Shia Cleric Sayyid Muqtada al-Sadr in pro-Reform Push in Iraq

Shia Cleric Sayyid Muqtada al-Sadr in pro-Reform Push in Iraq

Murad Makhmudov, Sawako Uchida and Lee Jay Walker

Modern Tokyo Times


The endless suffering in Iraq since outside meddling destabilized this nation to the core and created a vacuum for Sunni Takfiri sectarian groups, is now witnessing a fresh momentum from the Shia holy cleric Sayyid Muqtada al-Sadr. Indeed, the maturing al-Sadr is focused on moving with the times because he seeks a new invigorated Iraq based on the natural reality of this nation state. In other words, the days of sectarianism should be left behind and instead political reforms should lead the way for a revitalized central state.

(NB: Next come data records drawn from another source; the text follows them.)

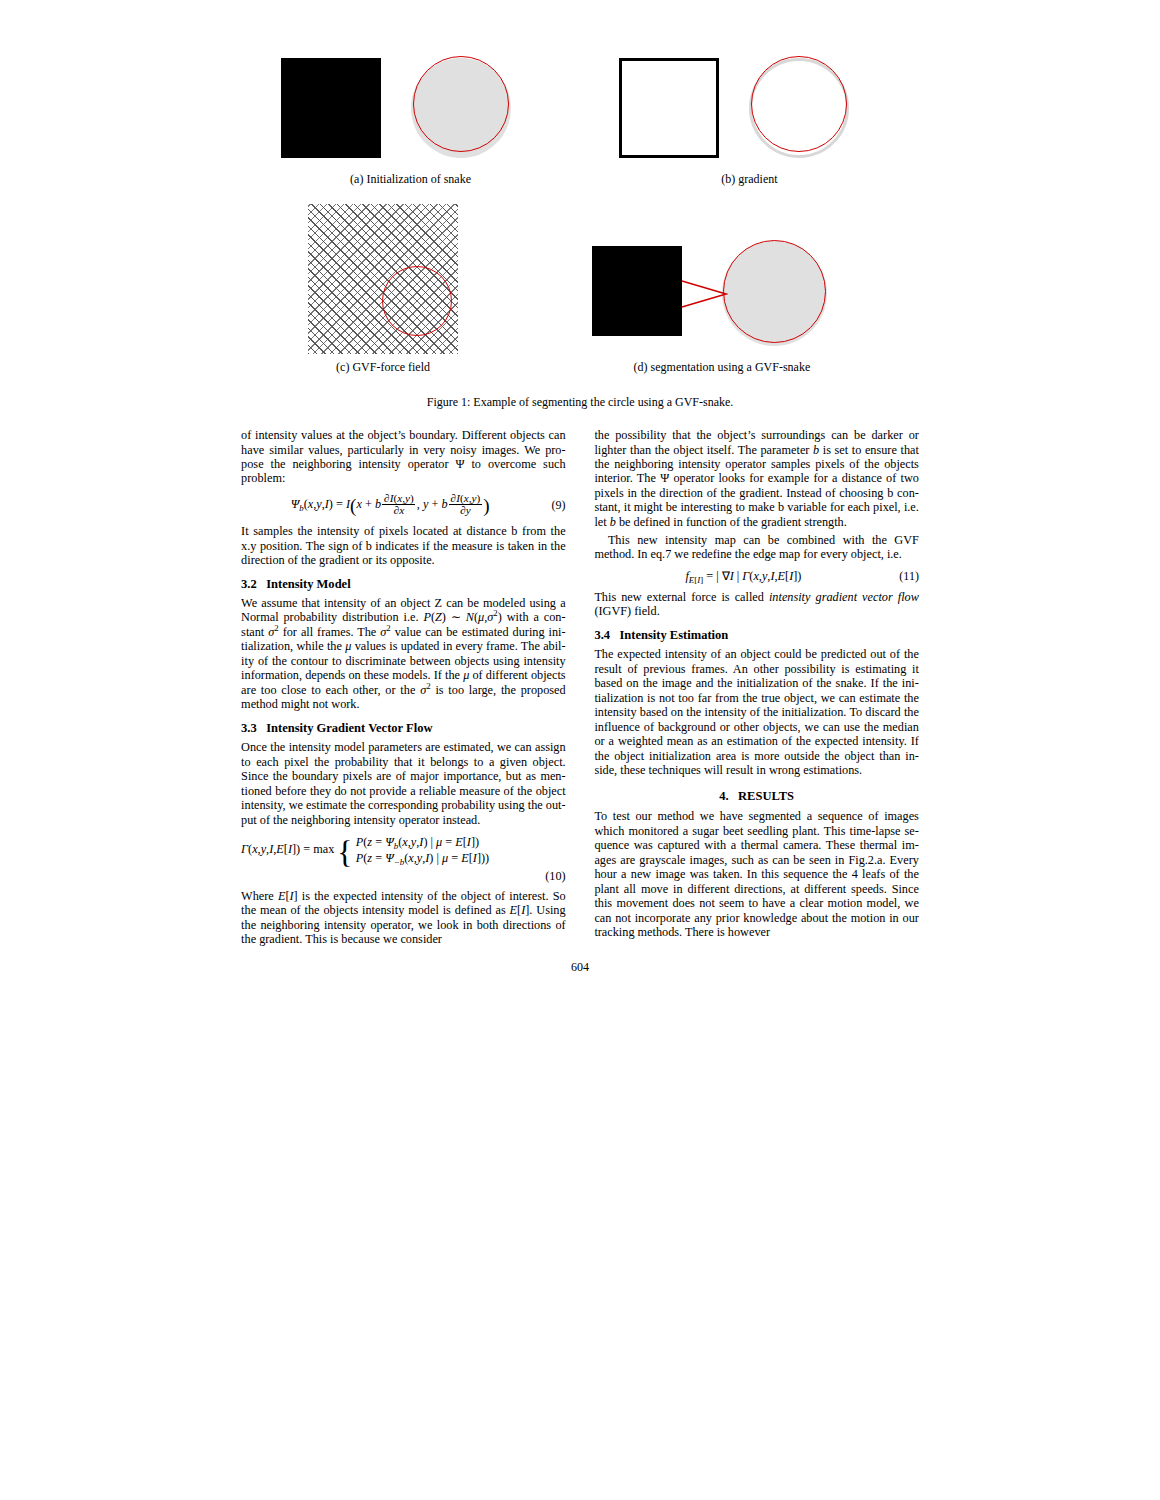(a) Initialization of snake
(b) gradient
(c) GVF-force field
(d) segmentation using a GVF-snake
Figure 1: Example of segmenting the circle using a GVF-snake.
of intensity values at the object’s boundary. Different objects can have similar values, particularly in very noisy images. We propose the neighboring intensity operator Ψ to overcome such problem:
Ψb(x, y, I) = I(x + b∂I(x,y)∂x, y + b∂I(x,y)∂y)
(9)
It samples the intensity of pixels located at distance b from the x.y position. The sign of b indicates if the measure is taken in the direction of the gradient or its opposite.
3.2 Intensity Model
We assume that intensity of an object Z can be modeled using a Normal probability distribution i.e. P(Z) ∼ N(μ,σ2) with a constant σ2 for all frames. The σ2 value can be estimated during initialization, while the μ values is updated in every frame. The ability of the contour to discriminate between objects using intensity information, depends on these models. If the μ of different objects are too close to each other, or the σ2 is too large, the proposed method might not work.
3.3 Intensity Gradient Vector Flow
Once the intensity model parameters are estimated, we can assign to each pixel the probability that it belongs to a given object. Since the boundary pixels are of major importance, but as mentioned before they do not provide a reliable measure of the object intensity, we estimate the corresponding probability using the output of the neighboring intensity operator instead.
Γ(x,y,I,E[I]) = max { P(z = Ψb(x,y,I) | μ = E[I])
P(z = Ψ−b(x,y,I) | μ = E[I]))
(10)
Where E[I] is the expected intensity of the object of interest. So the mean of the objects intensity model is defined as E[I]. Using the neighboring intensity operator, we look in both directions of the gradient. This is because we consider
the possibility that the object’s surroundings can be darker or lighter than the object itself. The parameter b is set to ensure that the neighboring intensity operator samples pixels of the objects interior. The Ψ operator looks for example for a distance of two pixels in the direction of the gradient. Instead of choosing b constant, it might be interesting to make b variable for each pixel, i.e. let b be defined in function of the gradient strength.
This new intensity map can be combined with the GVF method. In eq.7 we redefine the edge map for every object, i.e.
fE[I] = | ∇I | Γ(x,y,I,E[I])
(11)
This new external force is called intensity gradient vector flow (IGVF) field.
3.4 Intensity Estimation
The expected intensity of an object could be predicted out of the result of previous frames. An other possibility is estimating it based on the image and the initialization of the snake. If the initialization is not too far from the true object, we can estimate the intensity based on the intensity of the initialization. To discard the influence of background or other objects, we can use the median or a weighted mean as an estimation of the expected intensity. If the object initialization area is more outside the object than inside, these techniques will result in wrong estimations.
4. RESULTS
To test our method we have segmented a sequence of images which monitored a sugar beet seedling plant. This time-lapse sequence was captured with a thermal camera. These thermal images are grayscale images, such as can be seen in Fig.2.a. Every hour a new image was taken. In this sequence the 4 leafs of the plant all move in different directions, at different speeds. Since this movement does not seem to have a clear motion model, we can not incorporate any prior knowledge about the motion in our tracking methods. There is however
604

Of course, with Iraq being blighted by ISIS (Islamic State – IS) and facing ethnic issues in relation to the Kurds and other minorities, then central forces and a new Iraq is essential. In the past al-Sadr believed in the need for natural self-defense because of daily terrorist and sectarian attacks that targeted the Shia. This in turn unleashed sectarian bitterness on all sides because daily terrorist attacks swept away unifying forces, despite the illusion of a government system.

However, the new al-Sadr understands the need to turn to the next stage, whereby the Iraqi nation state and political reforms are essential inclusive forces. Therefore, with endless waiting for real change it is clear that al-Sadr is upping the ante. This can be seen by a call to his supporters to camp out in the Green Zone area of Baghdad until real reforms begin to take hold in Iraq.

Modern Tokyo Times recently stated: If the current government of al-Abadi fails to deliver then al-Sadr will up the ante against central forces. After all, the sight of ISIS in Mosul is galling to al-Sadr and the same applies to the role of Ankara, Tehran and Washington into the internal affairs of Iraq. In the past al-Sadr was viewed negatively in many circles but just like the evolution of Hezbollah in Lebanon, then times are changing because now al-Sadr is focused on the bigger picture and the preservation of Iraq. Therefore, with so many people being disillusioned with the current reality of modern day Iraq then al-Abadi needs to respond strongly to the many issues the nation state faces. If not, then al-Sadr is making it known that alternative options exist.”

Al-Sadr, clearly disillusioned with the current political status quo and seemingly intractable problems, is now calling on the Iraqi people to raise their voices and to stand firm until reforms are implemented. He said “I make a historical call to every honest, reform-loving Iraqi to rise up and start a new phase in the peaceful popular protests.”

The powerful Shia cleric continued by telling his supporters to “Get ready and organize yourselves to establish sit-in tents. This is your time to root out corruption and the corrupt.”

Associated Foreign Press reports that al-Sadr “…urged his followers to ramp up pro-reform rallies by setting up tents in front of Baghdad’s “Green Zone” and camping out until their demands are met… the sit-in outside the fortified area where the state’s top institutions and many embassies are based would begin next Friday, on March 18.”

The religious cleric is also letting the prime minister know that abandonment, conflict, corruption, disillusionment, patronage, squandering of resources, weakening of central structures and disunity can’t continue indefinitely. Therefore, al-Sadr stressed openly “I want the prime minister to continue his reform plan with no fear of political pressure.” However, if reforms aren’t implemented by a certain time then this holy cleric will increase pressure on already weakened central forces.

It remains to be seen if the internal political situation will change dramatically in the corridors of power in Baghdad. Yet, with the menace of ISIS being real and with regional nations like Turkey openly violating the sovereignty of Iraq, then something will emerge to challenge the political status quo. After all, the reality of corruption, ethnic issues, political patronage, external political pressure, sectarianism, terrorism and the squandering of resources is tearing apart at all groups that make up modern day Iraq. Therefore, if internal political reforms fail to materialize then the holy Shia cleric is making it known that a challenge will emerge based on the need to galvanize modern day Iraq.

Al-Sadr said recently to an enormous crowd I am among you to say to you, frankly and bravely, that the government has left its people struggling against death, fear, hunger, unemployment, occupation, a struggling economy, a security crisis, bad services and a big political crisis.”